*** Text block Section Begins ***

Saturday, January 15, 2011

Sustainable Agriculture is Important to the Environment But So Are Sustainable Finance and Economies

Only the bad stuff makes news and the end of July was no exception with three different environmental reports that financial institutions, businesses and politicians should take heed of.

Yet somehow, it all seems to carry on regardless. In the aftermath of the most catastrophic economic situation since the 1930s, there is still no sign of contrition from those widely regarded to be most culpable.

They are the financial institutions that speculated wildly on continued growth when bundling dodgy property loans (given to people who had little prospect of repaying them) into obscure financial packages - called mortgage backed derivatives - that not even some bankers and economists understood.

Is this writer the only person on the planet who can see a similarity to pyramid selling?

Legislation to tighten control and regulation of banks and other financial institutions in the USA, UK and Europe, according to economic experts like Prof Raghuram Rajoram, of Chicago University, and former member of the UK's Monetary Policy Committee, Dr Sushil Wadhwani, are toothless while the emphasis is still on a recovery based on growth.

Yet it's feared that the strict austerity measures introduced in the UK, US and Europe are endangering economic recovery and while it may be necessary to cut the massive government debts that propping up the banks has caused it should be done more gradually. Some would go further.

What's needed, according to Dr Wadhwani, is a more sustainable - and differently structured - economic model. Yet, he says, policy makers and financial regulators are still using the same techniques used in previous recessions and making the same policy mistakes and has said: "there's not enough contrition being shown.... Banks haven't absorbed the appropriate lessons of the mistakes they made, in fact they're not even willing to admit that mistakes were made."

There's that word sustainable again. It's familiar in the spheres of environment, agriculture and the need to grow more food. It should be familiar in the financial and political worlds also.

But what have financial investors and Funds done? They've turned their attention to other sources of investment in the form of speculation on basic commodities like grain, artificially pushing up prices of basic foods beyond the means of the poorest on the planet.

Of course, in their small and insular world, any commodity in short supply is likely to be a good investment - buy up scarce stocks or options in future trading and the price will rise giving more profit for the investor.

There's plainly no room in the world of money for ethics.

*** Text block Section Ends ***
*** Dataset Section Begins ***

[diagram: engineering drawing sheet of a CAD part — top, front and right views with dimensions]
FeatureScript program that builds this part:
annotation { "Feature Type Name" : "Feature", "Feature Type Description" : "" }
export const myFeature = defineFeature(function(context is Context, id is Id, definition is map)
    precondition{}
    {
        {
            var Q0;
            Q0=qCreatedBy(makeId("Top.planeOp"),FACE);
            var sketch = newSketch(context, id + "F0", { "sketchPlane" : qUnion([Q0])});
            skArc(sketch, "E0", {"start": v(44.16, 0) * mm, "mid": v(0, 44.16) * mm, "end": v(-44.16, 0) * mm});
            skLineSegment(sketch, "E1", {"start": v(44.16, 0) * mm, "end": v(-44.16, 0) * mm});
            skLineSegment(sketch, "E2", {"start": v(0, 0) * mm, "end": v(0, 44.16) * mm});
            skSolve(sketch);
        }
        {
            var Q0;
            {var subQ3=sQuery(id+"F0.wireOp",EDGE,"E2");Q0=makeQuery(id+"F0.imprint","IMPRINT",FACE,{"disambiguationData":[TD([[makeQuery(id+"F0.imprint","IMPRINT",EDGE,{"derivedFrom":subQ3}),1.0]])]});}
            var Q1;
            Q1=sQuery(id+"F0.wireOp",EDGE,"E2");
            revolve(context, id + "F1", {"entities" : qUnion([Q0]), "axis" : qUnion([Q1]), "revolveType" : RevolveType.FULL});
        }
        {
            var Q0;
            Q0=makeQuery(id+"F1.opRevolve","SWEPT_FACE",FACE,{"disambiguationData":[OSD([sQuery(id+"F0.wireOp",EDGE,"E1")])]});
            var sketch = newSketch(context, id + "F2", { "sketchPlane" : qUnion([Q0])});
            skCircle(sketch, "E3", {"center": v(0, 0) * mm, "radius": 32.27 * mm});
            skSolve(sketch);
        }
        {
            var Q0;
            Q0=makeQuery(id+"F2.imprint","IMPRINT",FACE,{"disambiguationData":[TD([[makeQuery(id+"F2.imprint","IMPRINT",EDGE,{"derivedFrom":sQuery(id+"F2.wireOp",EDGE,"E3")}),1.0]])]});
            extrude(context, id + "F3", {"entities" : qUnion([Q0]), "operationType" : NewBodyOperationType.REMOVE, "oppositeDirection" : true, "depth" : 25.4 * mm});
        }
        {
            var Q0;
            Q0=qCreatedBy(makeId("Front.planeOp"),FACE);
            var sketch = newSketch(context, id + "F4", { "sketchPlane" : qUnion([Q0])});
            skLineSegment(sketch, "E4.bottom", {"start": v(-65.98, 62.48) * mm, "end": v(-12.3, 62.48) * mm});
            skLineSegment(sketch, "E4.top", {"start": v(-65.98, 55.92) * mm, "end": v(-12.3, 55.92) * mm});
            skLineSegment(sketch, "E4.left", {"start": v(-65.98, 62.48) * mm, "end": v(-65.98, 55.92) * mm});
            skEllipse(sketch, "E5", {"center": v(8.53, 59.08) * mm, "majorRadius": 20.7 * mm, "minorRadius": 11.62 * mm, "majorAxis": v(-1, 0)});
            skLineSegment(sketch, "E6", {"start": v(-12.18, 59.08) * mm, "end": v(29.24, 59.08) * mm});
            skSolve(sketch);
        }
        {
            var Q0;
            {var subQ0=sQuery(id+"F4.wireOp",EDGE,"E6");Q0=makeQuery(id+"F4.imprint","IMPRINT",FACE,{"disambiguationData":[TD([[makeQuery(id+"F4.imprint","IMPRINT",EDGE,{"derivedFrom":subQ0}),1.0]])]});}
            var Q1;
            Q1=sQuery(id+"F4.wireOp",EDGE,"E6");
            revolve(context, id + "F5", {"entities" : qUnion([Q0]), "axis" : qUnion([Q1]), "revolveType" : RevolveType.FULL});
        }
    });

*** Dataset Section Ends ***

▸ **Requirement**
Copy word for word the passage of the article on sustainable finance that begins with the words containing "Legislation to tighten" and ends with "would go further.".

▸ **Solution**
Legislation to tighten control and regulation of banks and other financial institutions in the USA, UK and Europe, according to economic experts like Prof Raghuram Rajoram, of Chicago University, and former member of the UK's Monetary Policy Committee, Dr Sushil Wadhwani, are toothless while the emphasis is still on a recovery based on growth.

Yet it's feared that the strict austerity measures introduced in the UK, US and Europe are endangering economic recovery and while it may be necessary to cut the massive government debts that propping up the banks has caused it should be done more gradually. Some would go further.